The minimalist machine crams all the hardware – G5 chip, optical drive, hard drive and power supply – into a 2-inch space behind the 17- or 20-inch screen. It starts at $1,300.

A potential blackspot: All the I/O ports line up along the rear right side, which surely makes for an ugly mess of dangling wires. AirPort and Bluetooth are optional, which does away with all but the power cord if paired with a wireless keyboard and mouse.
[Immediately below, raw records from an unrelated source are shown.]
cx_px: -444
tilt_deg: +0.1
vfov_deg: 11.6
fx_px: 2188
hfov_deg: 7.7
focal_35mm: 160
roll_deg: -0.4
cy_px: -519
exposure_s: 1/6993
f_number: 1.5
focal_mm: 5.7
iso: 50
Still, there's wires for iPods, cameras, camcorders, etc.

It looks like Apple has returned to the original ideas of its head designer, Jonathan Ive.

According to Owen Linzmeyer's excellent Apple Confidential:

"Ive initially conceived of an upright flat-panel iMac with processor and drives mounted vertically behind the display (shades of the Twentieth Anniversary Mac). When Ive presented his prototype to Jobs in the autumn of 2000, the boss wasn't impressed. It lacked the excitement and purity of design of the original iMac.
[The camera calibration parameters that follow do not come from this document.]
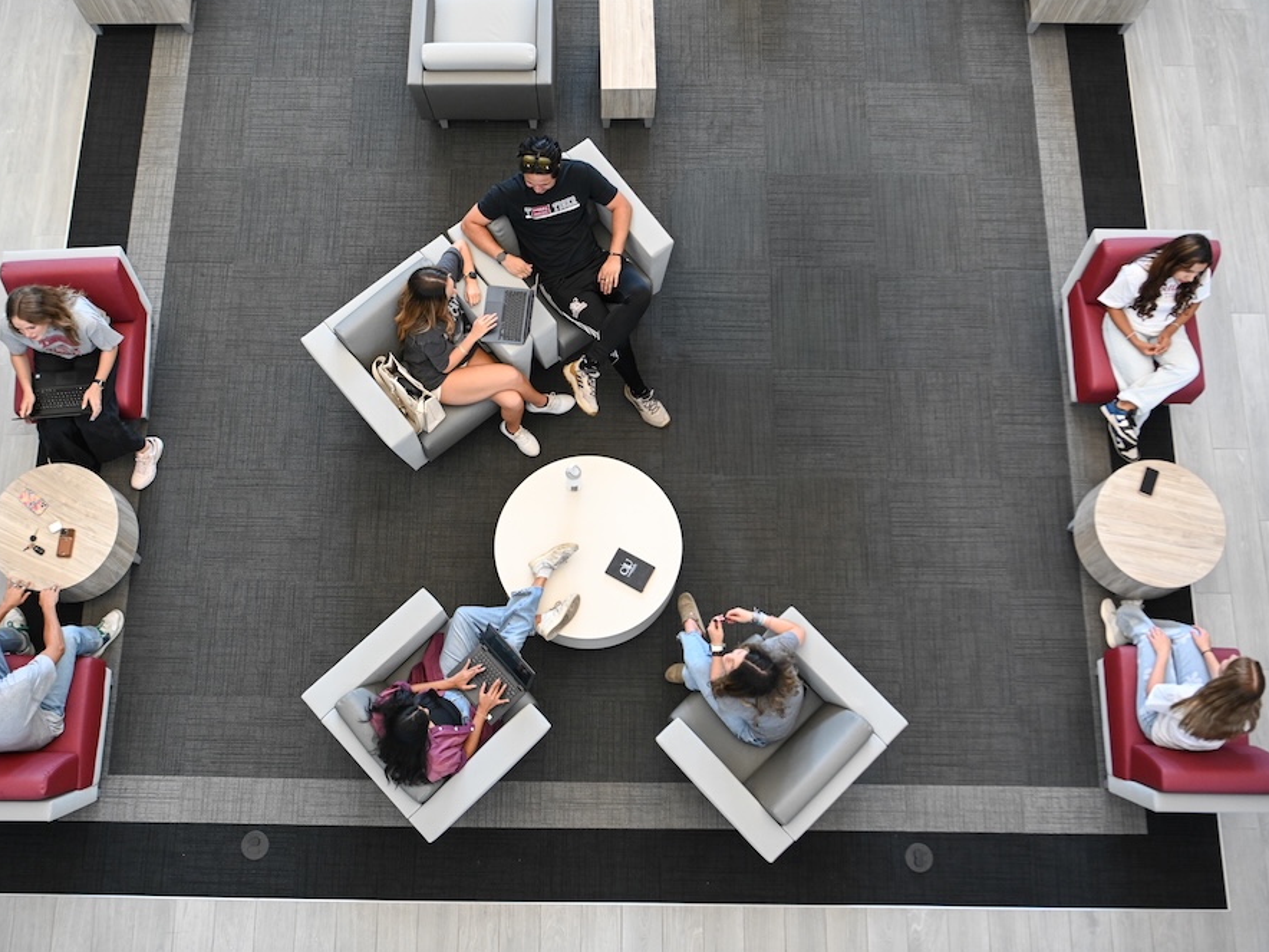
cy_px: 475
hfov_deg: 50.1
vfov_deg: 38.7
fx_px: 1356
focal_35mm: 37
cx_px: 599
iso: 1600
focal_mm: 34
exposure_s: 1/250
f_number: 3.5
To clear his head, Jobs drove from Cupertino to his home in Plato Alto, and then summoned Ive to join him. Instead of berating his star designer, Jobs took Ive for a stroll in his wife's quarter-acre vegetable garden and apricot grove.

Jobs told Ive, 'Each element has to be true to itself. Why have a flat display if you're going to glom all this stuff on it's back? Why stand a computer on its side when it really wants to be horizontal and on the ground? Let each element be what it is, be true to itself.'

Pointing to the beautiful flora that surrounded him, Jobs suggested the new iMac 'should look like a sunflower.' That simple direction was all Ive needed. Within a day he had a working sketch of a computer with an LCD mounted on a adjustable neck, but it would take nearly two arduous years to bring the new design to fruition as the critically acclaimed flat-panel iMac. As Ive explained, 'The thing is, it's very easy to be different, but very difficult to be better. That's what we have tried to do with the new iMac.'"

In the harsh light of lackluster sales, Jobs obviously changed his mind.

Update: Dan Frakes writes, "Apple has provided a large hole in the back of the base so that users can plug cables into the ports, then run them through the hole and down the back of the stand, thus hiding most of the wire clutter.